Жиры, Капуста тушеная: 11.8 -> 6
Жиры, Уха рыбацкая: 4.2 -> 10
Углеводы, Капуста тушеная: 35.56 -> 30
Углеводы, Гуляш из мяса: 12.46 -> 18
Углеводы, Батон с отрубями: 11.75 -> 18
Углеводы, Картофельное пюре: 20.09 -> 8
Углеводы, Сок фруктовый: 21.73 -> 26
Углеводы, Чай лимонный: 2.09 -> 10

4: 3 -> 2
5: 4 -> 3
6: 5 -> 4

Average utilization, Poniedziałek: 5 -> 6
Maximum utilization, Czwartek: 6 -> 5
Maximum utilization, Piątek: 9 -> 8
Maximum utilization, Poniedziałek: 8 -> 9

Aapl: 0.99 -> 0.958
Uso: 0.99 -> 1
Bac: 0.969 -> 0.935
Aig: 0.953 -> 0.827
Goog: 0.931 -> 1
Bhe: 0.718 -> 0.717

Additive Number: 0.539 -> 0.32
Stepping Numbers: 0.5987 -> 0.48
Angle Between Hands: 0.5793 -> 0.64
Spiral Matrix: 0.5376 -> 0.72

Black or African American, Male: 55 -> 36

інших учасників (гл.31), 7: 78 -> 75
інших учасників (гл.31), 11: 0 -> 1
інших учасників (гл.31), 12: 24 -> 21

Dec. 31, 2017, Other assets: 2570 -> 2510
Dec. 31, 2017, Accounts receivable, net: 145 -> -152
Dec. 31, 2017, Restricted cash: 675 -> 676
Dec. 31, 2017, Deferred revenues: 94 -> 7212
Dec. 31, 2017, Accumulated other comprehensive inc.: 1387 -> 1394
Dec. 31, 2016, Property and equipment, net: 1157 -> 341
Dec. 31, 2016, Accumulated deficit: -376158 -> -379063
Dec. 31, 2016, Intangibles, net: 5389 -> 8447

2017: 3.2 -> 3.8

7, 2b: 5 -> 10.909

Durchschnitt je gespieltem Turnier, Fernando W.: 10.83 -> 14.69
------------------------
Return only this span, exactly: the line that contains "Dec. 31, 2017, Accounts" and all lines after it to the end of the records.

Dec. 31, 2017, Accounts receivable, net: 145 -> -152
Dec. 31, 2017, Restricted cash: 675 -> 676
Dec. 31, 2017, Deferred revenues: 94 -> 7212
Dec. 31, 2017, Accumulated other comprehensive inc.: 1387 -> 1394
Dec. 31, 2016, Property and equipment, net: 1157 -> 341
Dec. 31, 2016, Accumulated deficit: -376158 -> -379063
Dec. 31, 2016, Intangibles, net: 5389 -> 8447

2017: 3.2 -> 3.8

7, 2b: 5 -> 10.909

Durchschnitt je gespieltem Turnier, Fernando W.: 10.83 -> 14.69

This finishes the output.